Só sei que voce está ali, a um clic da vida virtual, deste mundo que une mas que não coloca junto, que não faz o encontro, que não possibilita que bocas se juntem, que abraços se abracem, que corpos se unam,
Apenas aprecio de longe esse seu jeito manso, com reviravoltas de sons e tons.
Balança entre o antes e o agora sem ter muita certeza de como ir ou com quem,
Moço bonito, de onde voce vem ?
Não importa, apenas chegou, nem sabe do meu querer, nem precisa.
Cante uma canção, faça um lindo desenho, escreva um poema.
E quem sabe assim, voce encontre o que busca, tropeça no rumo da vida,
Vai,
Não se importe com o que o por do sol traduz, apenas respire,
E assim, tudo será para voce.
Gislaine Zago,
Foi assim que aconteceu, vi você, me apaixonei, me encantei e mergulhei onde não deveria.
Suportei algumas muitas, rsrsrs, larvas e tempestades, um hiato no tempo de talvez, 30 anos, permanecendo apenas o som da voz, a musica, a risada, as lembranças, a alegria de ser.
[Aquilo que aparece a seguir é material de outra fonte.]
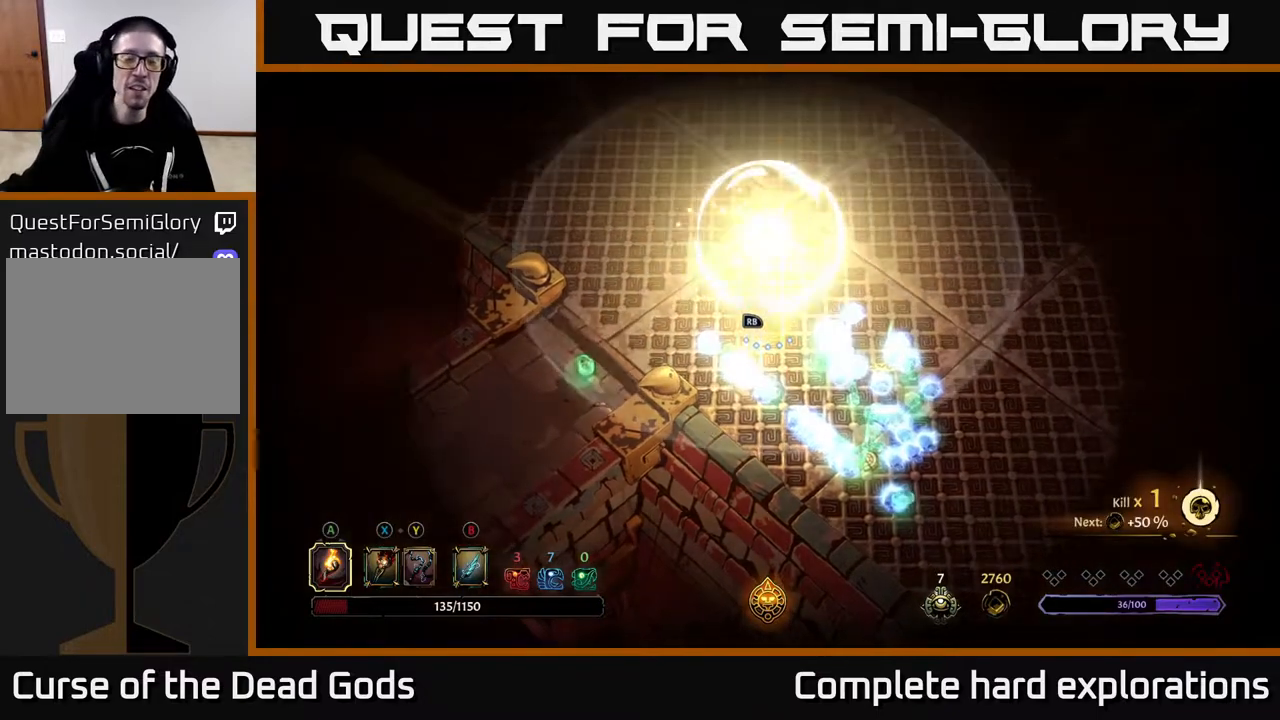
Gameplay with a controller (Xbox layout); each line is a JSON object with the inputs held at the frame after it. "events" lists button and stick changes between this image and that frame as [ms after this image, input, new state], when the widget could be followed in between.
{"buttons": [], "left_stick": "down-right", "right_stick": "center", "events": [[67, "left_stick", "left"], [383, "left_stick", "down"], [500, "left_stick", "down-right"]]}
E, quando te reencontrei abriu em mim a mesma porta de antes, aquela porta que deixou o sótão da memoria fechado e sem a presença, e vi uma nova possibilidade, senti uma estranha sensação de pode ser agora.
Doce e quieta ilusão......
Foram momentos fugidios, de preocupações e desejos, de cinemas e jantares, de conselhos e beijos,
Mas.....o novo chegou
E você se foi;
Deixou em mim um sinal fechado, um sinal amargo e triste, que me remeteu a me olhar como um não sei que sem valor,
Em seguida, entendi o que é resistir a vida, ao amor, ao sim, ao encontro, ao toque e ao silencio,
Não me olho mais no espelho, porque ele reflete em mim e de mim, aquilo que não gosto, que não desejo, que não faz parte do que o horizonte sempre me mostrou,
Não sei por onde você anda, nem onde  mora, mais uma vez perdi sua referencia, ´perdi seu telefone, seu endereço, seu olhar terno e de criança;
Já passei muitas vezes por aquela rua, e sempre olho para aquela terraço, como se fosse possível.
Não caminho mais por aquelas calçadas, elas não tem mais nada a me dizer,
Continuo morando na mesma rua........
Gislaine Zago.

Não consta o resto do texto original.